Ramblings of an aging IT geek
← Ramblings of an aging IT geek
networking

when everything works except the big stuff

A homelab VPN where pings flew but large transfers hung, traced back to an MTU mismatch and fixed with one number.

Network cables in a patch panel

The symptom was maddening. SSH connected fine. ping was clean. Small commands ran instantly. But the moment I tried to scp anything larger than a few kilobytes across the WireGuard tunnel, it hung stone dead. No error, no timeout for ages, just nothing. Web pages that loaded their HTML and then froze waiting for an image. Classic.

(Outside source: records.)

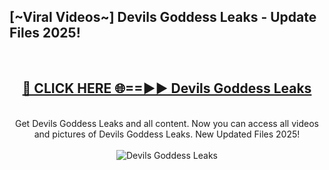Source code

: <h2>[~Viral Videos~] Devils Goddess Leaks - Update Files 2025!</h2>
<br>
<div align="center">
<h2><a href="https://betterlinks.top/A2PfLJ" rel="nofollow">🔴 CLICK HERE 🌐==►► Devils Goddess Leaks</a></h2>
<br>
Get Devils Goddess Leaks and all content. Now you can access all videos and pictures of Devils Goddess Leaks. New Updated Files 2025!
<br>
<br>
<a href="https://betterlinks.top/A2PfLJ" rel="nofollow" data-target="animated-image.originalLink"><img src="https://i.ibb.co.com/WyWwxjT/player-gif2.gif" alt="Devils Goddess Leaks" style="max-width: 100%; display: inline-block;" data-target="animated-image.originalImage"></a>
</div>
<br>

This is almost always MTU. A VPN wraps every packet in extra headers, so the usable payload inside the tunnel is smaller than the standard 1500 bytes. If something on the path drops the "packet too big, please fragment" messages, the large packets simply vanish into the void while the small ones sail through. Hence: handshakes work, bulk transfer dies.

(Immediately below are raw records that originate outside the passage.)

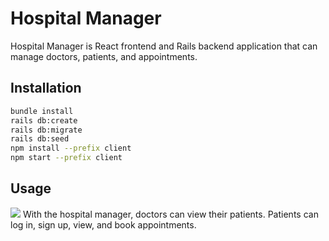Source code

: # Hospital Manager

Hospital Manager is React frontend and Rails backend application that can manage doctors, patients, and appointments.

## Installation


```bash
bundle install
rails db:create
rails db:migrate
rails db:seed
npm install --prefix client
npm start --prefix client
```

## Usage

![](https://github.com/Charmar-123/phase-4-final-project-hospital-managerblob/main/hospital-manager-gif.gif)
With the hospital manager, doctors can view their patients. Patients can log in, sign up, view, and book appointments.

The proof is a ping that refuses to be fragmented, sized to fill the link:

ping -M do -s 1420 10.0.0.1   # works
ping -M do -s 1450 10.0.0.1   # silently fails

When the larger size goes quiet, you have found your ceiling. For this WireGuard link the answer was an MTU of 1420, set on the interface in the config:

[Interface]
MTU = 1420

One line. Transfers immediately ran at full speed. The frustrating part is how cheerful everything looks while it is broken: every quick test passes, and nothing in the logs admits a thing. MTU does not announce itself. It just quietly eats your big packets and lets you blame everything else first.